On y était - Festival Nuit d'Hiver à Marseille

http://vimeo.com/84377173

Festival Nuit d'Hiver, Marseille, du 12 au 21 décembre 2013

"À Marseille, quand tu fais un concert un peu branché, tu te plantes, mais pour un festival de noise hyper obscur, t'es à guichet fermé". C'est Camille Valençon, responsable du Grim, qui expliquait ça en début de cette année de capitale européenne de la culture. Ce n'est pas si faux : vous ne verrez que rarement, par exemple, la scène indie-pop se produire ici, mais dès qu'il s'agit de s'enchaîner des concerts de harsh noise dans un lieu un peu destroy, tout le monde rapplique.

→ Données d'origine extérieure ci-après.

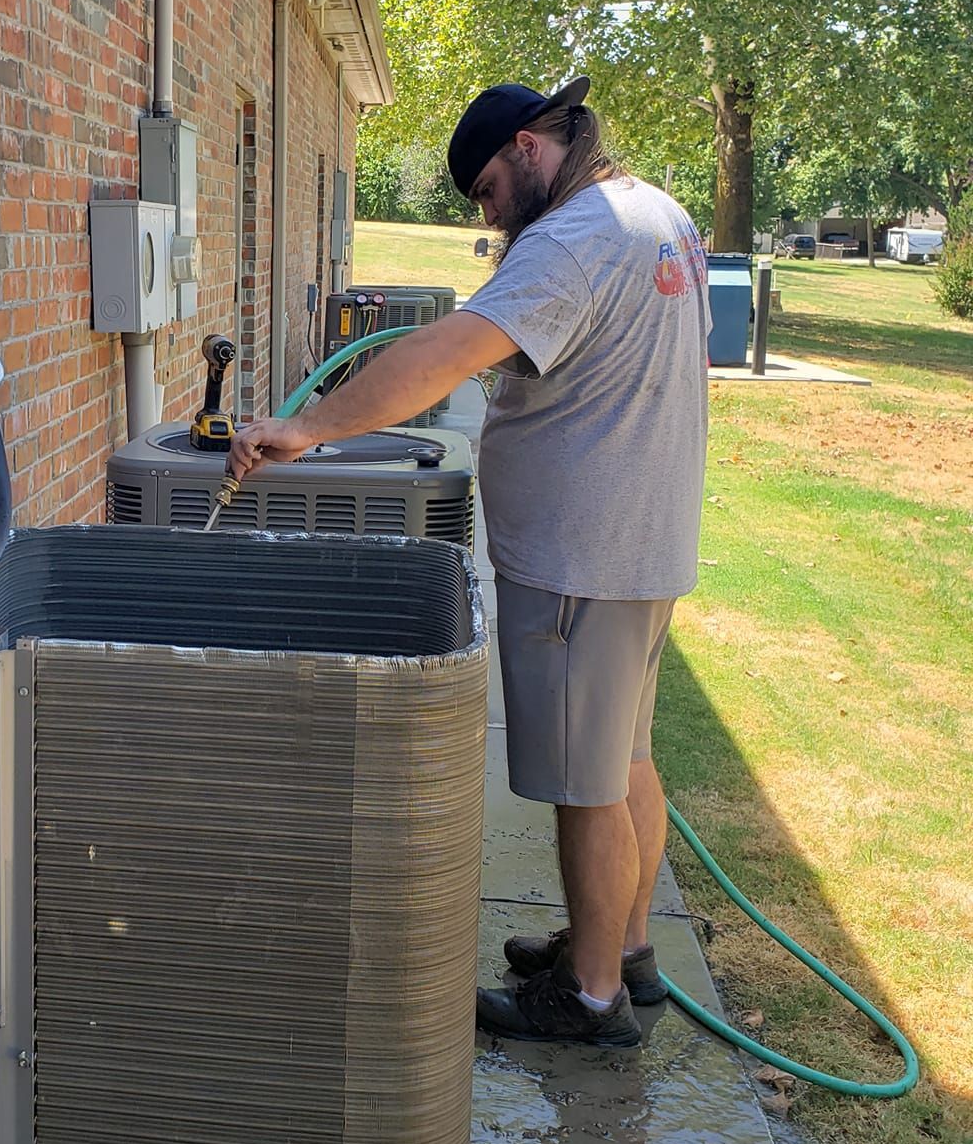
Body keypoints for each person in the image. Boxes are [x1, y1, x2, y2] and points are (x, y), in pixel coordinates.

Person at [229, 75, 710, 1048]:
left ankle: (590, 996)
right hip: (643, 545)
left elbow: (446, 352)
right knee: (624, 757)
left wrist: (309, 428)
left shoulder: (572, 239)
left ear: (531, 147)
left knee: (588, 784)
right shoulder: (657, 212)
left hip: (582, 558)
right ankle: (619, 945)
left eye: (487, 189)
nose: (488, 215)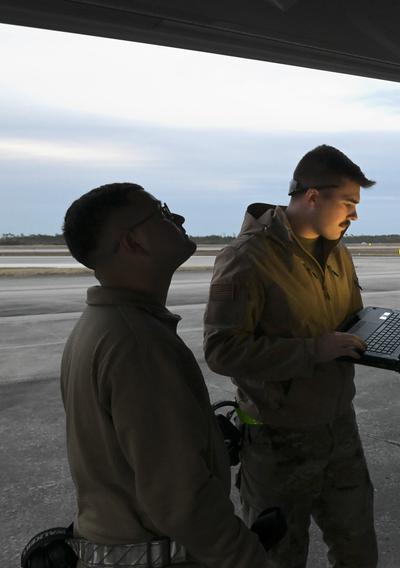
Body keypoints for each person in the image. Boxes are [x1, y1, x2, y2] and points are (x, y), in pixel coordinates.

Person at [204, 145, 400, 567]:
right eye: (348, 203)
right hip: (277, 437)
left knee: (357, 546)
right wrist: (313, 350)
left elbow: (349, 321)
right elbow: (221, 349)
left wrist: (392, 345)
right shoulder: (246, 258)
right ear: (311, 197)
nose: (354, 216)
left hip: (339, 427)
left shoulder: (336, 250)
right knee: (280, 554)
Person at [60, 183, 272, 567]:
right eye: (160, 212)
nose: (178, 218)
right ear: (134, 241)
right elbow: (182, 499)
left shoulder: (103, 325)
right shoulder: (137, 343)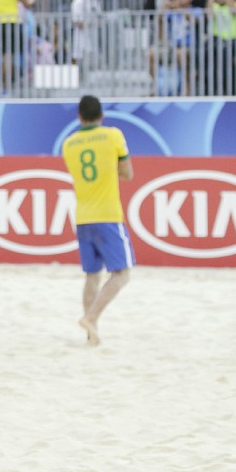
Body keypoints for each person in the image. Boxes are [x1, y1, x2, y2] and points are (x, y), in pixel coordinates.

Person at [59, 96, 135, 346]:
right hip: (108, 215)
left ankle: (91, 333)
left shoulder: (69, 144)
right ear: (101, 115)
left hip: (83, 216)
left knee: (92, 276)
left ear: (79, 117)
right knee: (121, 274)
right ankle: (91, 317)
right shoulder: (113, 136)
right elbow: (128, 174)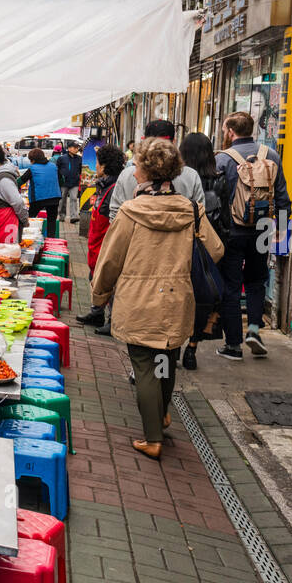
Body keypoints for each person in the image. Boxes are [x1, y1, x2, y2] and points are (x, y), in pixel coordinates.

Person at [90, 138, 223, 460]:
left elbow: (110, 261)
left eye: (136, 165)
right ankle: (162, 415)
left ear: (147, 171)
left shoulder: (132, 211)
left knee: (144, 364)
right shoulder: (191, 209)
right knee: (166, 357)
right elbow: (216, 250)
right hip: (178, 298)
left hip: (138, 298)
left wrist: (100, 295)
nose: (133, 171)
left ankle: (153, 438)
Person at [214, 111, 290, 361]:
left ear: (230, 132)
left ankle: (233, 345)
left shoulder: (223, 160)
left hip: (233, 232)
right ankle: (255, 331)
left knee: (232, 287)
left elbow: (216, 200)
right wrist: (279, 231)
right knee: (257, 282)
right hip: (263, 231)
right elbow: (282, 199)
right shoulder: (272, 156)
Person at [177, 132, 228, 370]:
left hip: (183, 246)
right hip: (208, 245)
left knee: (179, 296)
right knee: (203, 299)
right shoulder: (220, 178)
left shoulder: (180, 176)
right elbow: (225, 215)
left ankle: (173, 346)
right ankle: (192, 348)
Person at [109, 120, 204, 219]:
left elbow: (115, 213)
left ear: (145, 143)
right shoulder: (191, 176)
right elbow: (199, 214)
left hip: (135, 233)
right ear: (174, 142)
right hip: (181, 234)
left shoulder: (127, 174)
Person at [76, 144, 126, 328]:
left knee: (108, 283)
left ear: (104, 166)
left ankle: (113, 321)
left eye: (97, 163)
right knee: (94, 279)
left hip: (105, 245)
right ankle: (96, 313)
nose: (95, 166)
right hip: (96, 244)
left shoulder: (114, 188)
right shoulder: (104, 185)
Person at [16, 148, 63, 237]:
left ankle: (27, 237)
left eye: (31, 160)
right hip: (54, 198)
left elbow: (21, 181)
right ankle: (51, 241)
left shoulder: (32, 168)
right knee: (51, 221)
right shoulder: (53, 166)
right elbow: (62, 180)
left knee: (30, 218)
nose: (30, 162)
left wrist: (11, 184)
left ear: (33, 160)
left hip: (38, 198)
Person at [55, 142, 85, 223]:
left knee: (74, 199)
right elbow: (57, 170)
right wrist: (59, 180)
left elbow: (81, 170)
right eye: (74, 147)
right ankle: (61, 215)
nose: (76, 149)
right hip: (64, 183)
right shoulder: (61, 158)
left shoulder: (79, 159)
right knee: (62, 200)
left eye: (77, 148)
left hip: (74, 182)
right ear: (69, 148)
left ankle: (74, 216)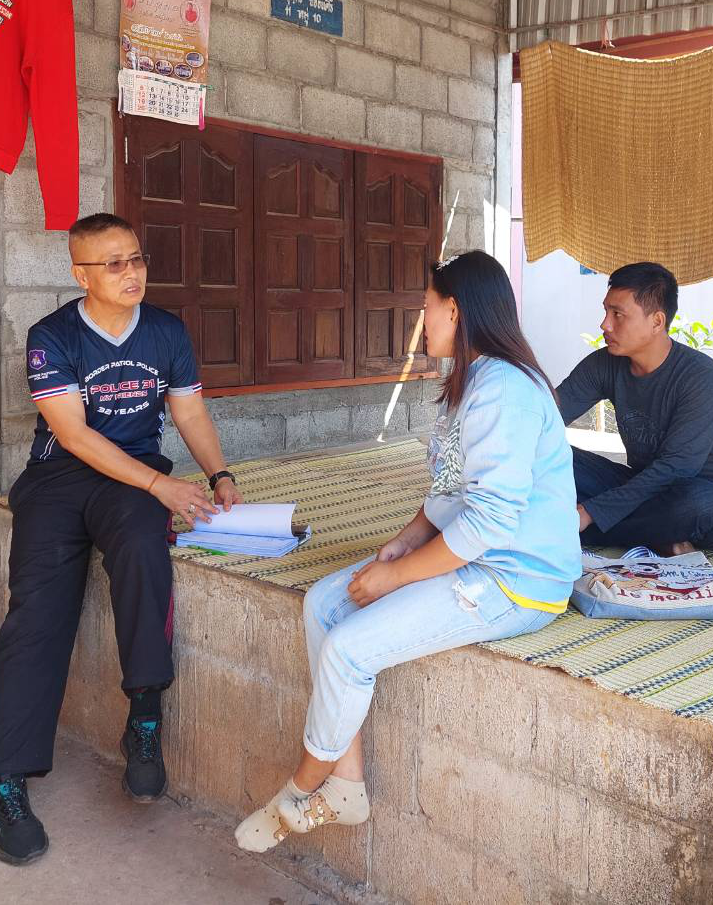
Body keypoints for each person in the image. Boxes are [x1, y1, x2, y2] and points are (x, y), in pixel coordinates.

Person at [233, 250, 579, 853]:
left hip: (515, 581)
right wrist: (402, 545)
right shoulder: (470, 382)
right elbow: (449, 491)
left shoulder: (504, 390)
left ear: (456, 310)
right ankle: (347, 785)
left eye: (427, 307)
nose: (422, 322)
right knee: (323, 604)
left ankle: (300, 789)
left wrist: (395, 579)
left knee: (348, 649)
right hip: (470, 555)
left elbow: (490, 522)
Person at [0, 213, 243, 865]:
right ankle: (7, 781)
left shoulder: (165, 331)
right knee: (35, 614)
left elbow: (188, 410)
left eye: (136, 258)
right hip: (58, 481)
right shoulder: (52, 336)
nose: (132, 273)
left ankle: (144, 716)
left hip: (131, 481)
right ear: (81, 274)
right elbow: (72, 435)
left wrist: (219, 474)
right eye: (114, 263)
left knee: (143, 551)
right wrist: (162, 487)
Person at [556, 262, 713, 555]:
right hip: (642, 488)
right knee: (551, 454)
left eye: (618, 314)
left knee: (698, 504)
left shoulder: (701, 377)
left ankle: (572, 527)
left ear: (657, 322)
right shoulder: (604, 364)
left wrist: (590, 512)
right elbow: (545, 419)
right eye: (606, 311)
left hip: (703, 494)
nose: (605, 324)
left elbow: (677, 468)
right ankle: (654, 538)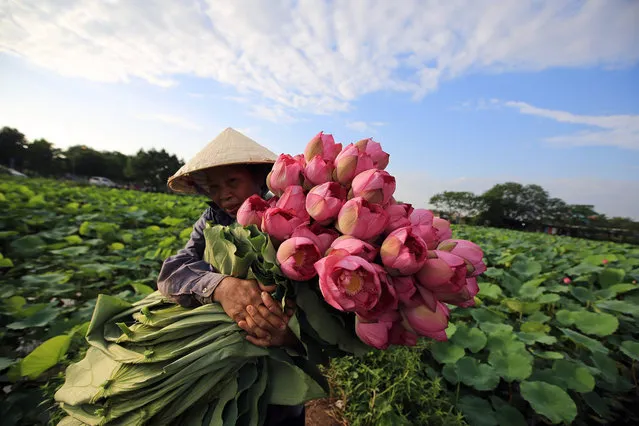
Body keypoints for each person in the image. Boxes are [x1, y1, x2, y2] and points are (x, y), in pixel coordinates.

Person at [157, 128, 305, 425]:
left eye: (232, 182)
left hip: (281, 355)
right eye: (213, 187)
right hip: (227, 357)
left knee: (282, 412)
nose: (223, 194)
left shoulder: (287, 214)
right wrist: (221, 286)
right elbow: (173, 270)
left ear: (259, 178)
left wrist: (289, 334)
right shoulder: (210, 221)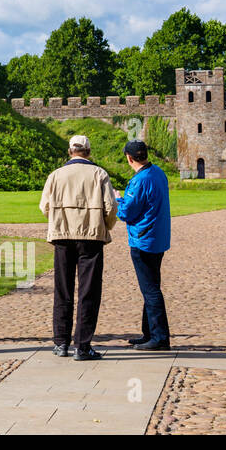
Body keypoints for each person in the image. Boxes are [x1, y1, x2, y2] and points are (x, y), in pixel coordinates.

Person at [39, 134, 118, 360]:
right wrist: (104, 226)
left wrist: (59, 220)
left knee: (62, 290)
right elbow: (110, 208)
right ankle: (82, 346)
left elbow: (44, 206)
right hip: (91, 237)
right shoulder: (99, 174)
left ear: (69, 151)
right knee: (88, 292)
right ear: (89, 152)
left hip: (63, 237)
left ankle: (61, 343)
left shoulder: (56, 175)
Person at [115, 140, 172, 350]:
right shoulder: (158, 173)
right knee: (151, 287)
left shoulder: (139, 181)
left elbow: (126, 213)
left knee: (150, 290)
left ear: (129, 158)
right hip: (158, 237)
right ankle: (149, 333)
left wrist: (118, 199)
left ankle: (159, 337)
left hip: (143, 239)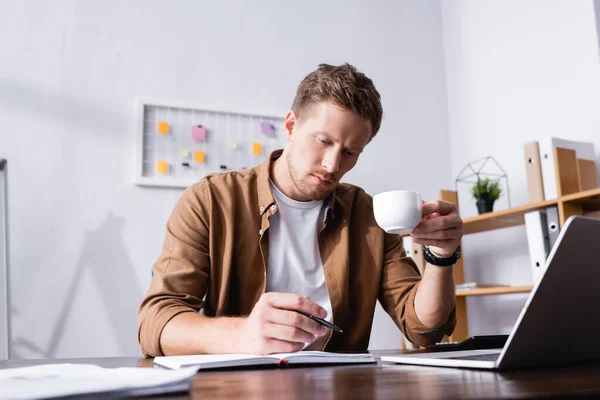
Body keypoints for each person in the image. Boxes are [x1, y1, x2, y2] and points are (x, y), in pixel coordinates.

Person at [138, 63, 462, 357]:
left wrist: (441, 255)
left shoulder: (367, 215)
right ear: (291, 126)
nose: (333, 165)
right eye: (323, 141)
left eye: (350, 152)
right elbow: (156, 322)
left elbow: (425, 330)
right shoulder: (210, 201)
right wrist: (242, 334)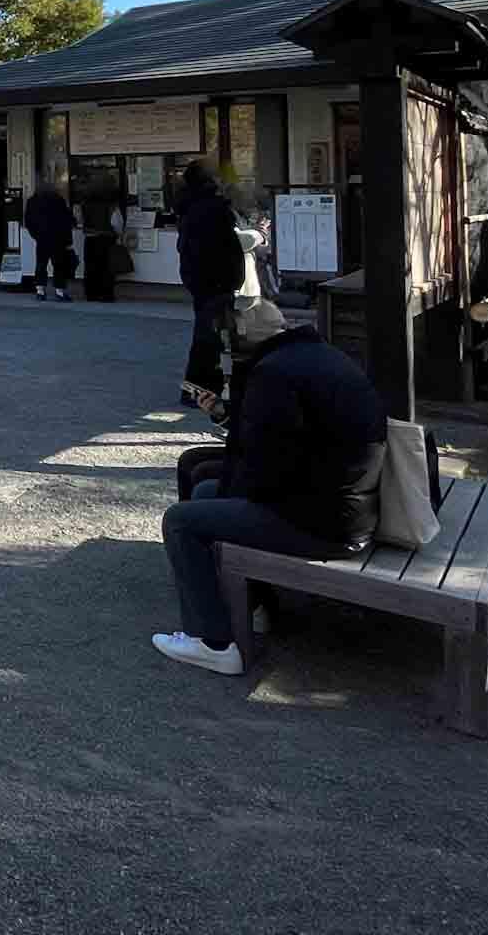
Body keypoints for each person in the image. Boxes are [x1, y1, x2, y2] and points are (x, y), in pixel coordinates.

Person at [151, 300, 386, 675]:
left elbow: (265, 466)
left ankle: (212, 642)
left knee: (181, 519)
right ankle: (252, 604)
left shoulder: (273, 374)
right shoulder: (317, 355)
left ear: (244, 337)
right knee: (203, 493)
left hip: (321, 522)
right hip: (345, 504)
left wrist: (233, 486)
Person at [175, 160, 243, 407]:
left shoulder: (192, 206)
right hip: (214, 279)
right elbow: (222, 246)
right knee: (209, 336)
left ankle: (206, 388)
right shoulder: (211, 208)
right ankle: (196, 390)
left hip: (203, 279)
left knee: (211, 336)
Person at [23, 180, 75, 302]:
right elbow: (66, 219)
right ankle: (59, 291)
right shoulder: (58, 199)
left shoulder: (32, 201)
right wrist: (67, 239)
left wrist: (36, 235)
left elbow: (28, 220)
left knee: (41, 264)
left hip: (42, 238)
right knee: (58, 265)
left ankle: (40, 291)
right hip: (57, 238)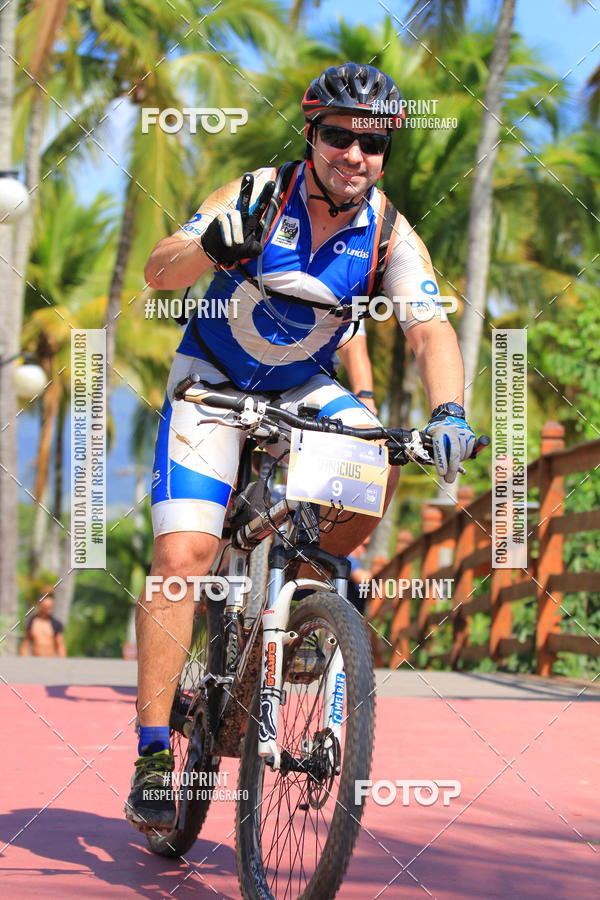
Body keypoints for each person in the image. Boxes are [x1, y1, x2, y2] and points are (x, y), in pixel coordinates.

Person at [127, 62, 475, 831]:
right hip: (211, 382)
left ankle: (292, 611)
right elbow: (158, 273)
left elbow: (427, 328)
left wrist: (449, 408)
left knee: (369, 471)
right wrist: (212, 249)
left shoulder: (387, 227)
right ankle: (154, 754)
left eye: (373, 141)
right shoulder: (255, 194)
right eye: (339, 135)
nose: (355, 154)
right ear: (311, 135)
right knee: (183, 557)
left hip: (298, 389)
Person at [19, 593, 66, 657]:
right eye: (46, 607)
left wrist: (63, 662)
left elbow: (60, 645)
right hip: (35, 659)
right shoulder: (31, 622)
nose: (48, 610)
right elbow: (26, 642)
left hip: (50, 660)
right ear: (40, 605)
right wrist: (22, 659)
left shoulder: (56, 624)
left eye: (50, 607)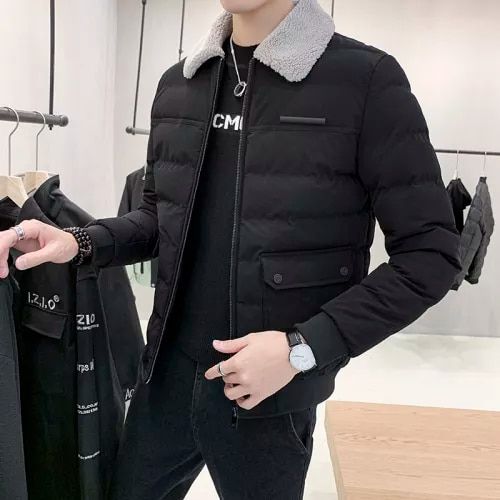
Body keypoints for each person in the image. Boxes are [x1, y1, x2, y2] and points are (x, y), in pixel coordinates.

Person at [0, 0, 461, 498]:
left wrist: (301, 349)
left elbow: (430, 257)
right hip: (166, 381)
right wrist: (79, 241)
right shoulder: (179, 84)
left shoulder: (365, 81)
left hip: (267, 397)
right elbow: (159, 220)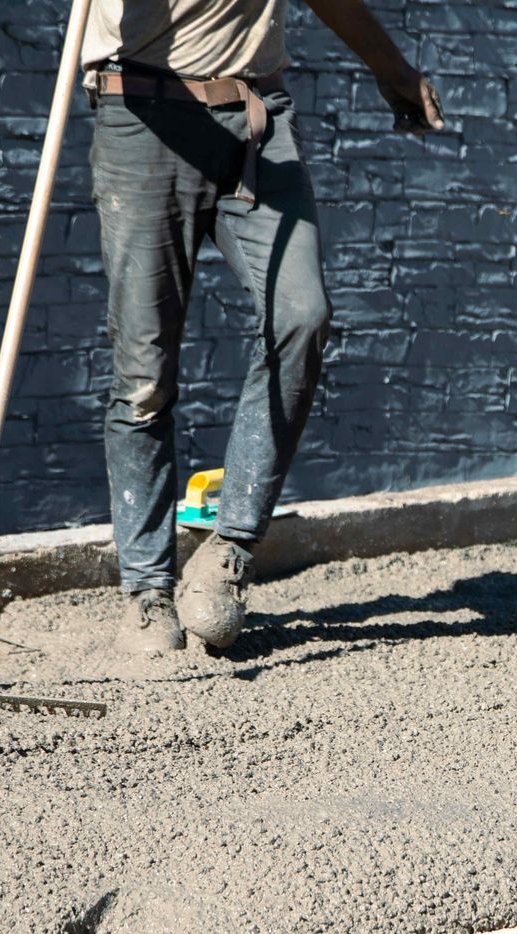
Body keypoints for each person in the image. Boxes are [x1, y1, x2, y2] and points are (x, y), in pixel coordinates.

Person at [84, 0, 444, 654]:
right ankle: (145, 589)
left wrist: (393, 70)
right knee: (145, 374)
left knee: (302, 315)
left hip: (255, 122)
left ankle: (230, 547)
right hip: (142, 112)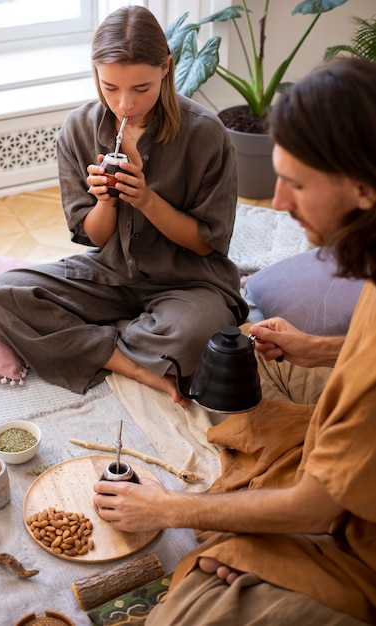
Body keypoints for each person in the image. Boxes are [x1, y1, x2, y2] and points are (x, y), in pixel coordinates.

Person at [93, 57, 376, 625]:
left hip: (354, 546)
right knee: (242, 344)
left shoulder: (199, 133)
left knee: (188, 607)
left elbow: (319, 510)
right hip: (125, 285)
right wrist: (320, 349)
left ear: (363, 188)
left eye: (295, 184)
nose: (279, 205)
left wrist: (168, 507)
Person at [0, 6, 248, 399]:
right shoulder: (78, 130)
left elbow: (205, 244)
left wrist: (145, 199)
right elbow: (95, 238)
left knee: (195, 336)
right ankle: (135, 365)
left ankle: (96, 341)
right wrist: (105, 201)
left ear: (166, 68)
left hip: (189, 282)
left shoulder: (207, 135)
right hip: (110, 273)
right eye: (110, 88)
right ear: (95, 75)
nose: (125, 105)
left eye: (141, 88)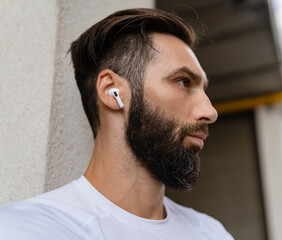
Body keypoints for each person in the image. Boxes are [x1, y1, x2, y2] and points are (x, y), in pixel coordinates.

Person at [0, 8, 234, 239]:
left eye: (203, 89)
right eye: (183, 81)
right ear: (112, 91)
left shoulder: (212, 233)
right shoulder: (26, 229)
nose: (210, 112)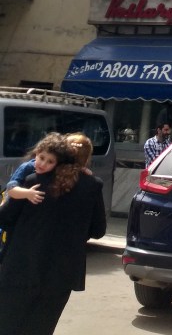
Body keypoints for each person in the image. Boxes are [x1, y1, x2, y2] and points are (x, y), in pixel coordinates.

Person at [0, 133, 106, 335]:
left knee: (7, 325)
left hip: (21, 267)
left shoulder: (34, 181)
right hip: (62, 274)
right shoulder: (93, 185)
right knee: (41, 328)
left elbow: (4, 217)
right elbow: (98, 230)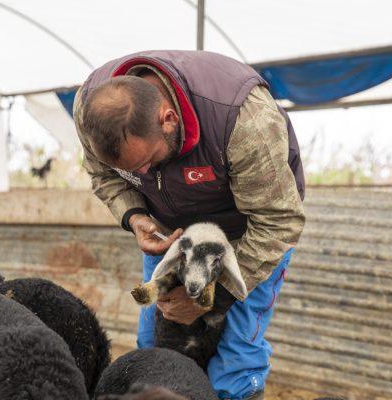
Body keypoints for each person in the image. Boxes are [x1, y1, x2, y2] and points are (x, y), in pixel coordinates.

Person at [73, 50, 305, 400]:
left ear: (168, 119)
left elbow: (278, 220)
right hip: (173, 236)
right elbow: (103, 176)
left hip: (251, 237)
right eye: (130, 170)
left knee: (236, 358)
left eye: (148, 161)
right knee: (152, 350)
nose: (143, 177)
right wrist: (135, 215)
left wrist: (213, 297)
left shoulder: (243, 119)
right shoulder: (91, 111)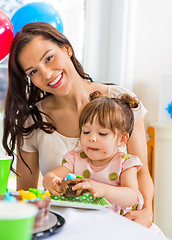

C'est d'ailleurs bien le créneau de l'Embobineuse, antre alternative assez folklo dont la scène a accueilli autant de performeurs trash que de musiciens extrêmes, le tout dans une ambiance de simili-squat chaleureuse et borderline qui ferait passer les Instants Chavirés pour le Trabendo. Parmi les expériences qui y sont proposées ce soir par le festival Nuitd'Hiver du Grim, le mur du son au propre comme au figuré de Stephen O'Malley - l'un des druides de SunnO))) - incarnait bien le versant le plus rituel et transgressif du genre noise. Plus tôt dans la soirée, chez Manifesten (nouveau bar/librairie local), une vingtaine de personnes fumaient tranquillement en buvant bière et soupe pendant qu'un professeur de fac irlandais retraçait devant eux l'histoire de la noise depuis Luigi Rossolo, insistant sur la force de résistance et de confrontation du genre. Assis désormais à l'Embob entre une jeune fille recroquevillée devant la scène et un chien qui se protège les oreilles, ces considérations n'ont plus trop de sens face à la violence monocorde que nous distribue O'Malley. Un mur de baffles reliées à quelques amplis à lampes, quelques accords arbitraires, une montagne de disto : il n'en faut pas plus pour engouffrer le lieu dans un réacteur d'avion, dont on n'a jamais trop envie de sortir, bloqué entre jouissance et souffrance. Sous l'hypnose et sur une durée d'une heure et demi (qui se ressentait à la fois comme trente minutes ou trois heures), on se sent finalement bien dans ce bruit. Les acouphènes créent même des mélodies subliminales que l'on croit fantasmer, et quand tout s'arrête c'est comme si rien ne s'était passé. Deux amies vomissent à l'extérieur, et le guitariste américain qui vient de nous faire beaucoup de bien et de mal discute avec un jeune handicapé que son accompagnatrice a amené en chaise roulante pour le concert.

Le lendemain à la Friche La Belle de Mai, la dernière soirée du festival semble plus prude en comparaison, mais c'est un moindre mal. Jean-Marc Monterra, directeur du Grim, à la guitare, et Christian Sebille, directeur du Gmem, aux traitements électroniques, ont une approche du bruit plus éparse, moins frontale, et non dénuée d'humour, comme lorsque Monterra clôture la performance en plaquant un appareil photo polaroïd sur ses cordes pour nous faire partager les jolis sons que les deux peuvent créer ensemble. Comme délicieuse conclusion, c'est un petit orchestre contemporain sans conducteur, accompagné d'un pianiste et d'un chanteur d'opéra baroque, qui improvisera autour des pièces obliques et doucement dissonantes de l'École de Vienne. Du moindre geste ou déplacement des musiciens jusqu'au silence le plus chargé, tout respire l'avant-gardisme pionnier et pince-sans-rire des compositeurs autrichiens, à l'instar de l'excentrique mélodrame parlé-chanté Pierrot Lunaire dont les formes joyeusement bancales laissent encore coi aujourd'hui. Une fin de parcours gentiment dérangeante pour les Nuits d'Hiver.